Methods: Study drug dispensing data from pharmacy logs, HIV/STI testing and behavioural survey data from four study clinics participating in the Australian Collaboration for Coordinated Enhanced Sentinel Surveillance (ACCESS) system were extracted for the duration of PrEPX (26Jul 2016-30Apr2018). PrEPX participants were provided 90 pills per study drug dispensing event, and study discontinuation was classified as participants who were dispensed their last study drug before October 2017, seven months prior to study completion and missing at least two scheduled study prescriptions. Cox proportional hazards estimated covariates associated with discontinued study participation. HIV/STI diagnosis rates >100 days after last study drug dispensed are described and differences in HIV/STI positivity between study and post-study periods were assessed using Chi squared analyses.
Results: This analysis included 2451 participants; 515 (21.0%) discontinued study participation with a median time from last study drug dispensed to study end of 367days (IQR:272-499).
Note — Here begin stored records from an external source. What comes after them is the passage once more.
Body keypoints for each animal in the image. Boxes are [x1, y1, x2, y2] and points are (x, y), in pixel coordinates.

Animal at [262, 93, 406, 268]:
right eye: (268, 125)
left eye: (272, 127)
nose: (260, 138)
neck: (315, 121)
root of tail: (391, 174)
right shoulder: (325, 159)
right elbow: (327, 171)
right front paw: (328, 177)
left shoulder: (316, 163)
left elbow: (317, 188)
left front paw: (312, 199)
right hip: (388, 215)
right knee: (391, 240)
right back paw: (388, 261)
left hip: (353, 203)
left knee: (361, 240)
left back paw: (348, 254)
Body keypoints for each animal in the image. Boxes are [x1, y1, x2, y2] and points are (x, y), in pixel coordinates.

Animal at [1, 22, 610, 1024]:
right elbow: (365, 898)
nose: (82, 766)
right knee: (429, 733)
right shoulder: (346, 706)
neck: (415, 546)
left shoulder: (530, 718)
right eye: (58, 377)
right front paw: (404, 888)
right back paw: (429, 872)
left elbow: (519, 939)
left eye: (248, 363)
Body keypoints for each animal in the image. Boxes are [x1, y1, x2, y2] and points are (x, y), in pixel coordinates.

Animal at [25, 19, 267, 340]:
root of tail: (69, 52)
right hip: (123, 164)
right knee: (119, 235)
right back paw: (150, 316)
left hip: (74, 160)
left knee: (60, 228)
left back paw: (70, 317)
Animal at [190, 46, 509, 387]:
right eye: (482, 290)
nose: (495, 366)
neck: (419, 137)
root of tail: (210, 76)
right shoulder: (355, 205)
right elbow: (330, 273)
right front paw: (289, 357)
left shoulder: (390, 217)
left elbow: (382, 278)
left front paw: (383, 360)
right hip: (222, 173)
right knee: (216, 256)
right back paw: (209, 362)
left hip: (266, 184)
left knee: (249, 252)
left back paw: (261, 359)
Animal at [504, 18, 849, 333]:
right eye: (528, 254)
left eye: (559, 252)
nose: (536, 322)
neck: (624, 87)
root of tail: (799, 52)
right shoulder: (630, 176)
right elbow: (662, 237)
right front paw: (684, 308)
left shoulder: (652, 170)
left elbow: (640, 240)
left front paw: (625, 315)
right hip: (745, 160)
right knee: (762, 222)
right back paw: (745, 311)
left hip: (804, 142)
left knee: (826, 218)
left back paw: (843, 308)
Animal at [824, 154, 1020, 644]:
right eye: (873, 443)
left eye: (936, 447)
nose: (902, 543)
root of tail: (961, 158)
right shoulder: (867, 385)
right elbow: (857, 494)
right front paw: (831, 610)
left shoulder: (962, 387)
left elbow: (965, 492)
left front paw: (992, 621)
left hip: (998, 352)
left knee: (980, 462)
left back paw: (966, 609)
PrEP naiveté (aHR1.67 95%CI: 1.11-2.48), age < 30 years (aHR1.65, 95%CI: 1.09-2.50), and reporting consistent condom use with casual partners (aHR1.52 95%CI: 1.01-2.30) at enrolment were associated with discontinuing study participation. Of these 515 participants, 130 (25.2%) accessed post-study testing at ACCESS sites; four participants (3.3%) were diagnosed with HIV during the observation period. Mean time between last study drug dispensed and HIV diagnosis was 338 days (range 140-466 days). STI positivity was similar between pre and post-study periods for chlamydia (8.5%, 8.3%, p=0.9), gonorrhoea (10.4%, 9.9%, p=0.9), and syphilis (0.5%, 1.3%, p=0.5).
Conclusions: Approximately 20% of participants in this analysis discontinued study participation. Four HIV diagnoses and similar STI positivity between study and post-study periods suggest ongoing HIV and STI acquisition risk and unmet HIV prevention need. Greater understanding of barriers to PrEP retention and factors affecting accurate risk perception are needed to maximise the HIV prevention benefits of PrEP.